How to synthesize results from high dimensional model?

Can someone offer some advice for summarizing a hierarchical model with thousands of parameters?

I fit a model with 3000+ parameters in RStan. I have multiple varying intercepts and slopes, but obviously using print() for a summary of the posterior is impractical.

Any resources on how to handle this will be much appreciated!

1 Like

In a hierarchical model, you can summarise the dispersion of the cluster-varying parameters by the standard deviation of their distribution. It’s also common to compute the total variance (i.e. the variance of the cluster-varying parameters + residual variance), and define ratios of variance components, e.g. the varying-intercept variance divided by the total variance provides the classic intraclass correlation coefficient


It is also often useful to summarize a model via it’s predictions (e.g. how would the predictions if all data were assigned to a single condition, keeping all other predictors the same)


The above answers are good suggestions for how to adequately summarize the 3000+ parameters (+1 to both).

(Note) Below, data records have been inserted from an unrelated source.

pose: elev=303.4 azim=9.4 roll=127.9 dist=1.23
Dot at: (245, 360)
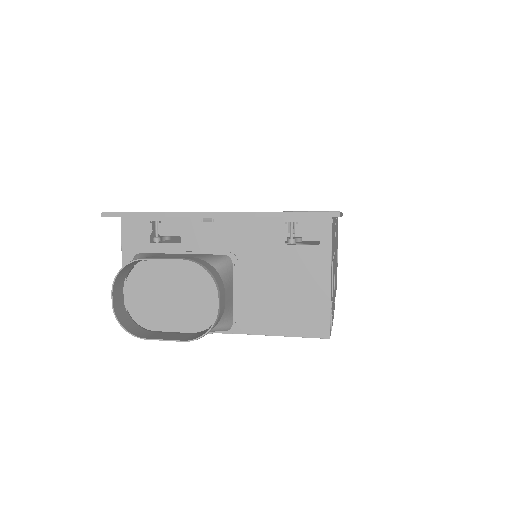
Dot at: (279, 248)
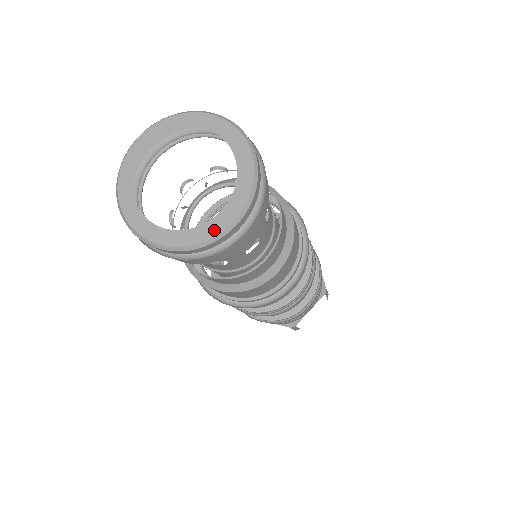
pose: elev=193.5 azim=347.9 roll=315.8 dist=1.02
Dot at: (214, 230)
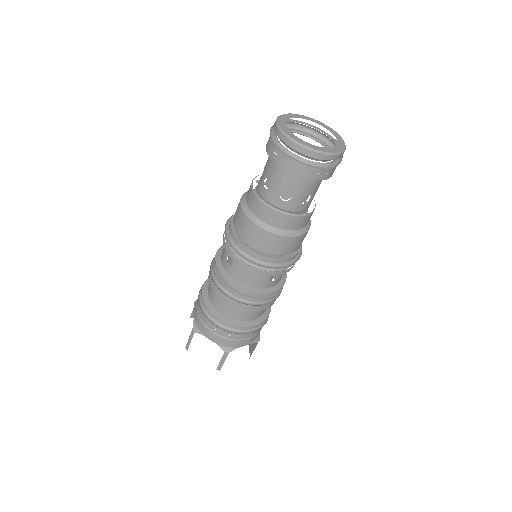
Dot at: (325, 150)
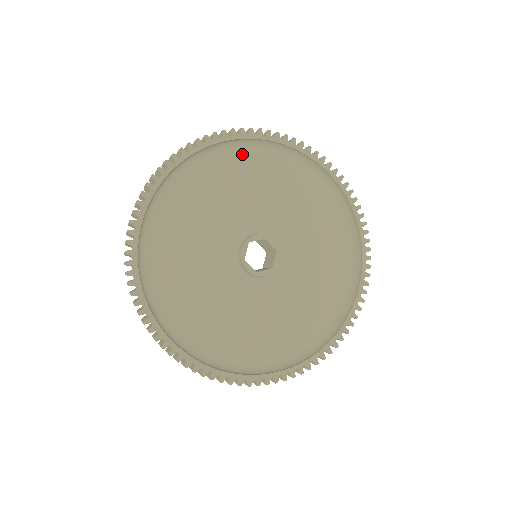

You also might be asking a practical question about how to see summaries of the marginal posterior distributions for a subset of parameters of interest without dumping summaries of 3000+ parameters into your R console. In this case, try something like:

variables_of_interest <- c("variable_name_1", "variable_name_2")
draws_summary <- posterior::summarize_draws(your_draws_array)
print(draws_summary[draws_summary$variable %in% variables_of_interest,], n = 30) # n=30 prints (up to) 30 rows of the tibble

# or if you want to get every element of a particular random effect you can do
print(draws_summary[grep("var_name\\[", draws_summary$variable),], n = 30)

# or you can do things like
print(draws_summary[draws_summary$rhat > 1.01,], n = 30)

This is what I was looking for; thanks a lot!